*Excerpt*

┄┄┄┄┄┄┄┄┄┄

Clean energy: One nation’s attempt amid climate debates, Chile struggles with energy needs

SANTIAGO, Chile – Amid swank boutiques in the Providencia neighborhood of this sprawling city, afternoon shoppers unwind at the Foto Café over sweet coffee and even sweeter pastries as pictures of Hollywood idols and scraggly haired Tibetan children stare out at them.

Hernan Jara, the coffee shop owner, talks about his photographic experiences and his trips over the years to southern Chile where the snow-capped Andes and its scores of glaciers, all once so proud and mighty, now seem much smaller to him.

“The glaciers, they are shrinking,” he said.

Jara is getting out of the restaurant business and isn’t quite sure what he’ll do next. Like some other Chileans, he worries not so much about his economic future as he does about Chile’s economy, its energy needs, which are growing at upward of 6 percent a year, and the environmental impact of those needs.

Jara wonders what energy choices his nation will make and their effect on global warming.

Indeed, the challenge of balancing energy needs swirled through conference halls at the recent United Nations climate change meeting in Bali, and it provided the canvas for recent recommendations from a commission appointed by Gov. Martin O’Malley to cut global warming in Maryland by 90 percent by 2050.

“While the recommendations are right on the money, they are not mandatory … yet,” noted a statement by Chesapeake Climate Action Network, an environmental group that fights global warming.

In this country and elsewhere in Latin America, hardly a week goes by when energy needs and global warming are not in the news.

Environmentalists and indigenous people here are pitted in a running struggle over a massive dam project proposed for the Baker and Pascua Rivers in Chile’s southern Aysen region. The dam project has also galvanized environmentalists in the United States, with the Natural Resources Defense Council, Sierra Club and International Rivers Network being prime among them.

Constructing a dam involves building a flood basin. The Aysen project would create artificial lakes flooding more than 14,700 acres of agriculture and ranch lands. According to International Rivers, the project would threaten the endangered huemul deer, as well as rare forest species.

The $4-billion project to dam the two rivers would generate 2,400 megawatts of electricity, a substantial portion of Chile’s energy needs. Currently, the nation’s four electricity operations generate about 12,000 megawatts per year. Typical coal- or oil-fired power plants can generate from 500-1,000 megawatts.

Proponents of the project say it will create thousands of construction jobs, as well as lots of hydro-electric power.

“Chile is growing, and as such it needs energy,” Bernardo Matte, president of the Chilean energy corp. Colbun, told El Mercurio, a Santiago daily. His company holds 49 percent of the firm created to build the Aysen dams. “In the next 10 years we’ll need to double what’s currently available in Chile.”

┄┄┄┄┄┄┄┄┄┄

*Tasks and exercises*
1. In the article on Chile's energy needs, how many megawatts of electricity would the Aysen dam project generate?
2. Reproduce the Chile energy article word for word from "Jara is getting" up to and including "percent by 2050.".
3. Go on with the article about Chile's energy needs, picking up after its final sentence.

*Data below*
┄┄┄┄┄┄┄┄┄┄

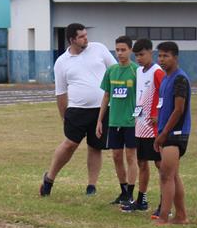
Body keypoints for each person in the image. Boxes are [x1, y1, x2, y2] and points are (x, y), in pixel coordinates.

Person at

┄┄┄┄┄┄┄┄┄┄

*Answers to this exercise*
1. 2,400 megawatts

2.
Jara is getting out of the restaurant business and isn’t quite sure what he’ll do next. Like some other Chileans, he worries not so much about his economic future as he does about Chile’s economy, its energy needs, which are growing at upward of 6 percent a year, and the environmental impact of those needs.

Jara wonders what energy choices his nation will make and their effect on global warming.

Indeed, the challenge of balancing energy needs swirled through conference halls at the recent United Nations climate change meeting in Bali, and it provided the canvas for recent recommendations from a commission appointed by Gov. Martin O’Malley to cut global warming in Maryland by 90 percent by 2050.

3.
But Chilean environmentalists and others say nature will pay the cost.

To dramatize their opposition to the dams, more than 100 protesters rode horseback through the Aysen region for nine days in November to the small city of Coyhaique where “enthusiastic crowds” greeted them, according to the Nov. 28 Santiago Times.

“We can live without hydro-electric power. We can live without gas. But we cannot live without water. God gave us these rivers, and we the right to defend them,” said Ernesto Sandoval, a leader of the horse riders.

Hamlet Paoletti, a spokesman for the Natural Resources Defense Council, notes that Endesa, the Spanish multinational behind the Aysen project, is currently involved in renewable energy projects in Chile and should pursue more of them instead of wanting to dam rivers.

“We’re not against all dams. It’s case by case. But we think there are better solutions,” he said. “They have the knowledge and ability to build [renewable energy projects], and they should be put forward.”

One of the worries about building large dams is their ability to release the greenhouse gases of methane and carbon dioxide from their surface. This occurs after flooded vegetated areas begin to rot and release gas. It also occurs when dam turbines and spillways are running, creating a gas fizzing effect that can also release nitrous oxide, another greenhouse gas.

The UN’s Intergovernmental Panel on Climate Change indicated in 2006 that reservoirs are a source of greenhouse emissions, and it called for more research.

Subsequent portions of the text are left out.